Wenn schon Schulkinder berichten, dass sie sich wegen dieses Tones nicht konzentrieren können, und dass ihr Einschlafen dadurch gestört ist, dann haben wir hier ein Problem von gesamtgesellschaftlicher Relevanz.

Abhilfe?

Wenn die Ohrgeräsche durch ein elektromagnetisches Signal erzeugt werden, kann man versuchen, dieses Signal abzuschwächen. Das kann mit Abschirmungen und mit sogenannten Mikrowellen-Senken versucht werden, in denen sich die Strahlung totläuft. Sobald ich dazu positive Erfahrungen von Betroffenen finde, werde ich hier Bauanleitungen veröffentlichen.

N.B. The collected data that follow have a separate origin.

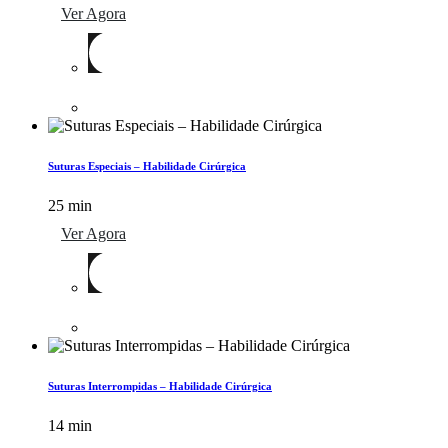
Ver Agora
Suturas Especiais – Habilidade Cirúrgica
25 min
Ver Agora
Suturas Interrompidas – Habilidade Cirúrgica
14 min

Im esoterischen Bereich werden vielfältige Wundergeräte angeboten, die angeblich schlechte Strahlung neutralisieren sollen. Davon rate ich eindeutig ab.

Rückmeldungen

Eigene Patienten (Stand 2016): 3 Patienten hören 5100 Hz, 3 Patienten andere Geräusche

Emails:

Herr T, 6.8.2016
Ich leide seit gut 20 Jahren an Tinnitus.
war sehr überrascht über Ihre Theorie der 5100 Hz Tinitusfrequenz. Daraufhin habe ich sofort den Test gemacht.
Und ja, er hat die Frequenz von 5100Hz.